Gregor Townsend hasn’t quite gone full metal jacket in his selection and there are reasons for that – the cancellation of the Fiji game changed things somewhat.
The likelihood is that Jaco van der Walt – the new South African debutant – would have started that game instead of this one.
The probability is that Blair Cowan and Huw Jones, who haven’t seen a minute’s action so far in the autumn, would have been in the 1st XV against Fiji, too.
Townsend wants to reward their efforts in training with some game-time, so here it is, in Dublin against Ireland rather than in Edinburgh against Fiji.
He’s also wanting to look at different things in his back row. Hamish Watson has been given a week off. Jamie Ritchie is moving from six to seven with Blade Thomson switching from eight to six. Thomson hasn’t nailed down that eight jersey. Nobody has.
In this run of games, against France, Matt Fagerson turned in the best performance of a Scottish number eight. Along with Duhan van der Merwe, Fagerson was Scotland’s top carrier against the French. He gets another crack at it.
Scotland aim to make statement
That game in Dublin in February was one that got away from Scotland. Nobody knows that more than the Irish.
The visitors won the scrum battle and the collisions, they created more chances and had more visits to Ireland’s 22, but the game was won and lost on the floor.
Ireland’s work at the breakdown, whether it was CJ Stander or Peter O’Mahony turning over ball on their own line, was exceptional.

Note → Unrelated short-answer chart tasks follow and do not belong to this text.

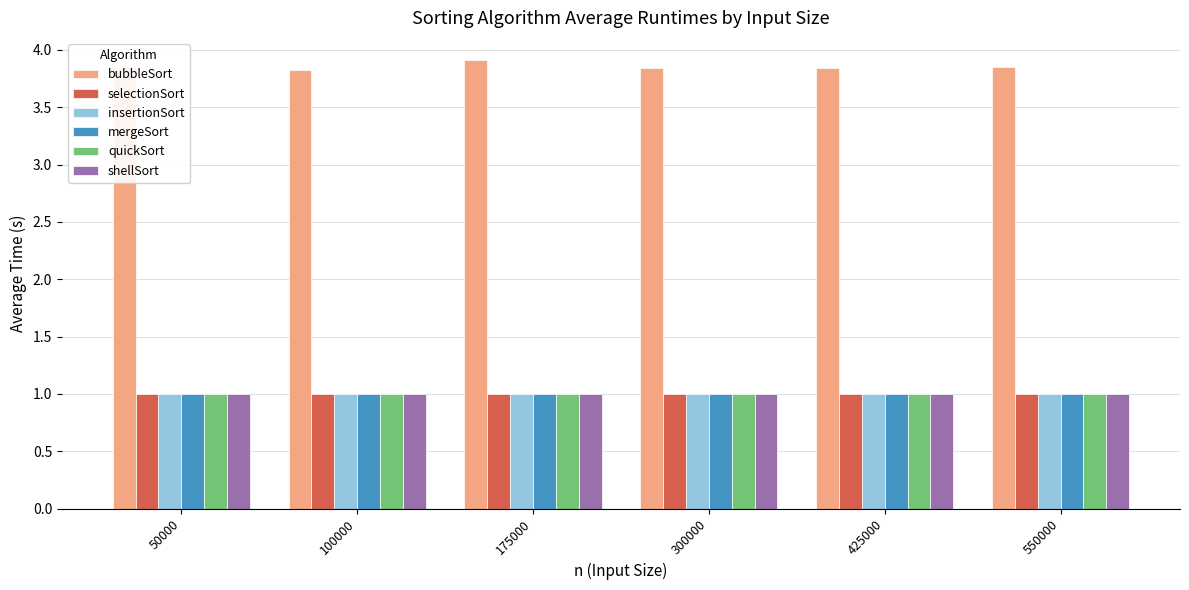

Is it true that selectionSort equals 1.5 at 50000?

False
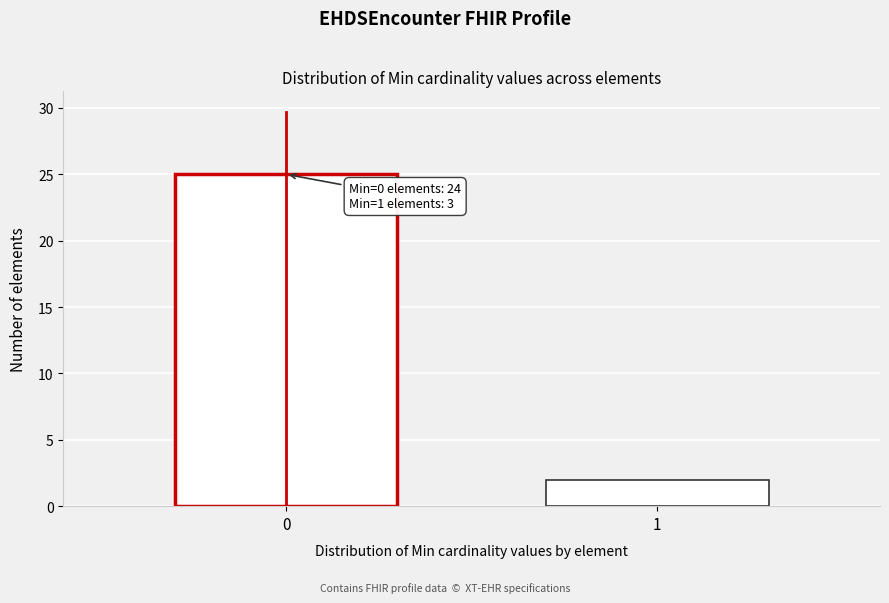

Reading left to right, extract all data points from this chart.

0=25	1=2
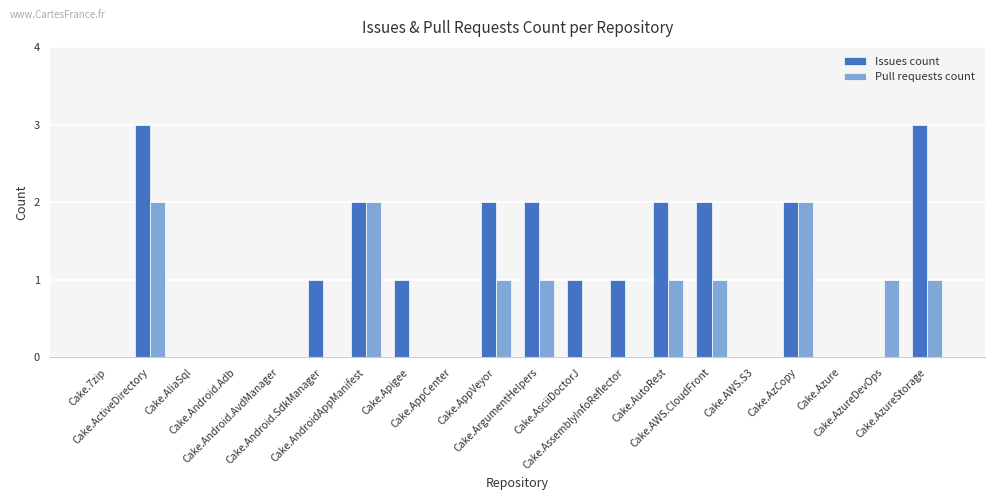

Which series has the largest total across all categories?

Issues count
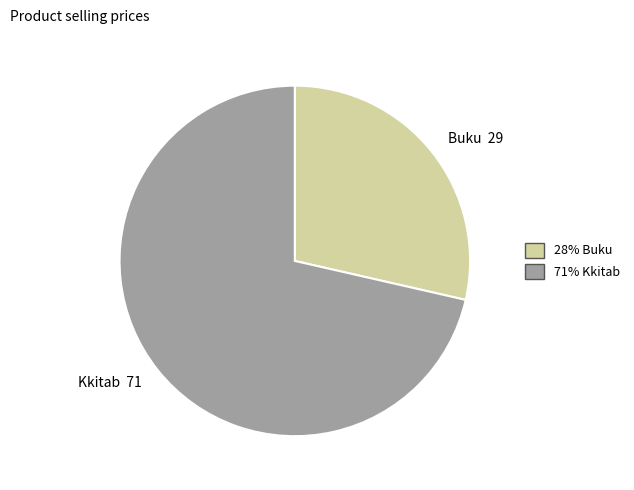

Combined, do Buku and Kkitab account for over 50%?

Yes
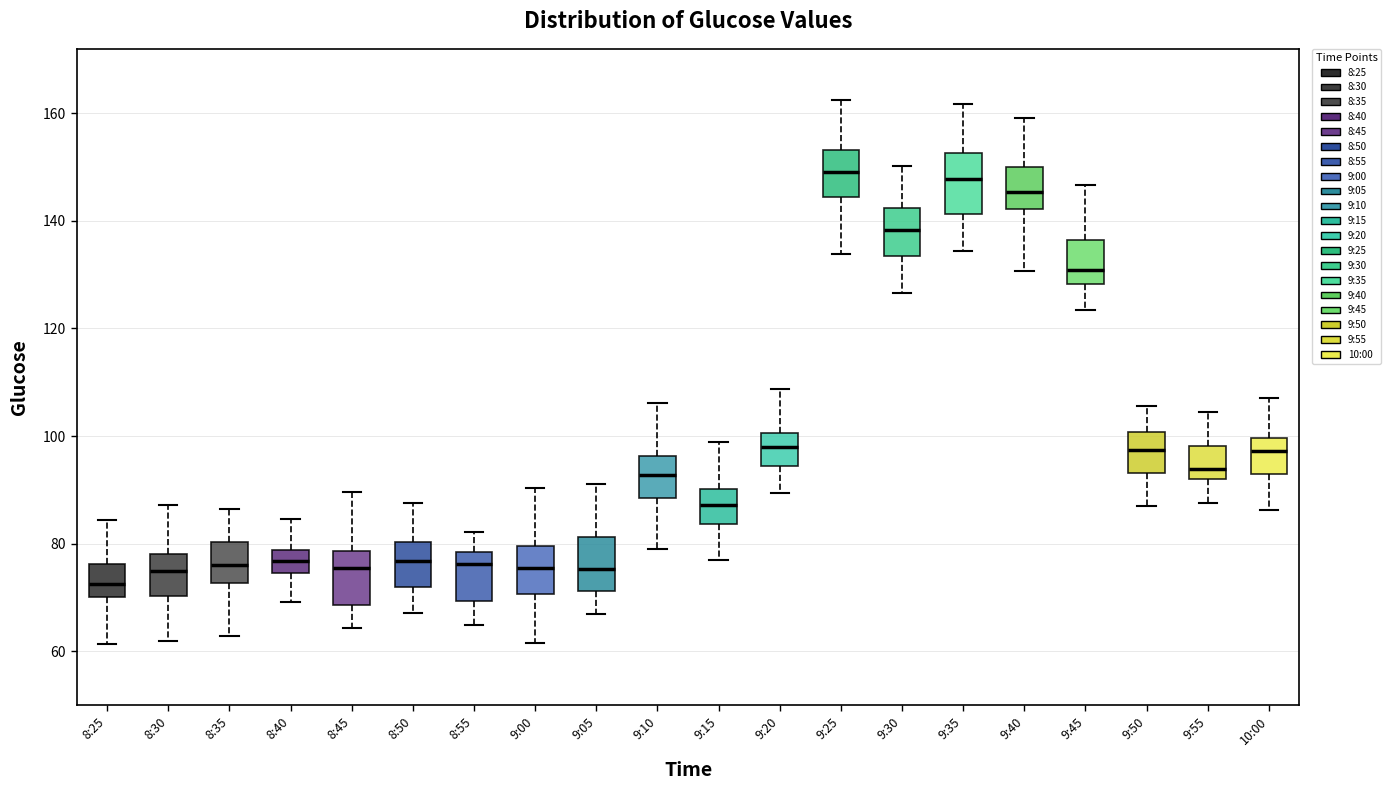

How many data points does each series have?

20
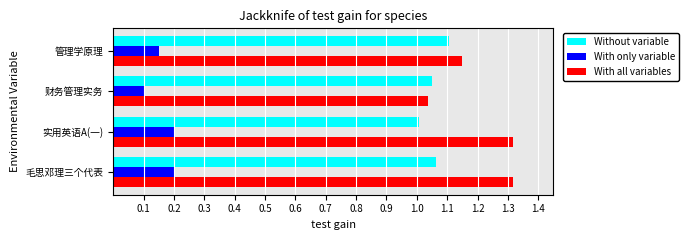

At how many categories does at least one series exceed 0?

4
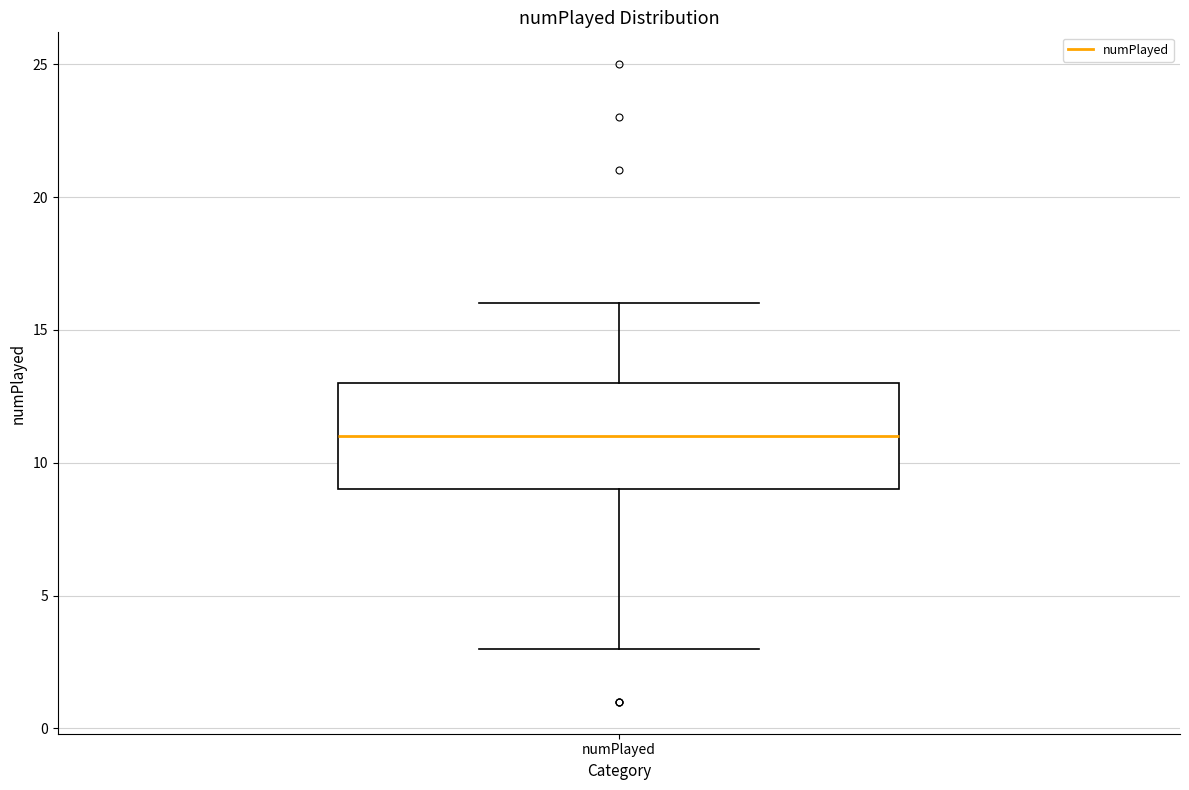

Where is the lower edge of the box for numPlayed on the y-axis? The values are not printed on the chart, so give them approximately, as read against the axis.

9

Scotland had no end of reason to feel angst. Hogg’s dropped ball was the cherry on top of the near-misses, but the viewing of that DVD would have made for a painful session.
Adam Hastings went needlessly high in the tackle on Sexton and it eventually led to three points.
Ali Price gave away a soft one in an incident with Murray – another three points. Sam Johnson gave away a daft one in a clash with Andrew Conway – another three.
Throw in the loss of another five with Hogg’s faux pas and you see how wounding a defeat it was. Only seven points separated the sides at the end.
Coulda, woulda, shoulda. Fair enough. They’re still without Russell’s brilliance and have not been scoring many tries, or points, but they’ve been winning games – five of the last six.
They also have a belief in themselves now that they didn’t have in the spring, all of it built on the solidity of their scrum and the stinginess of their defence.
If they want to announce themselves as contenders in the Six Nations then winning in Dublin for the first time in 10 years – having already won in Wales for the first time in 18 years – would be a sure-fire way of showing it.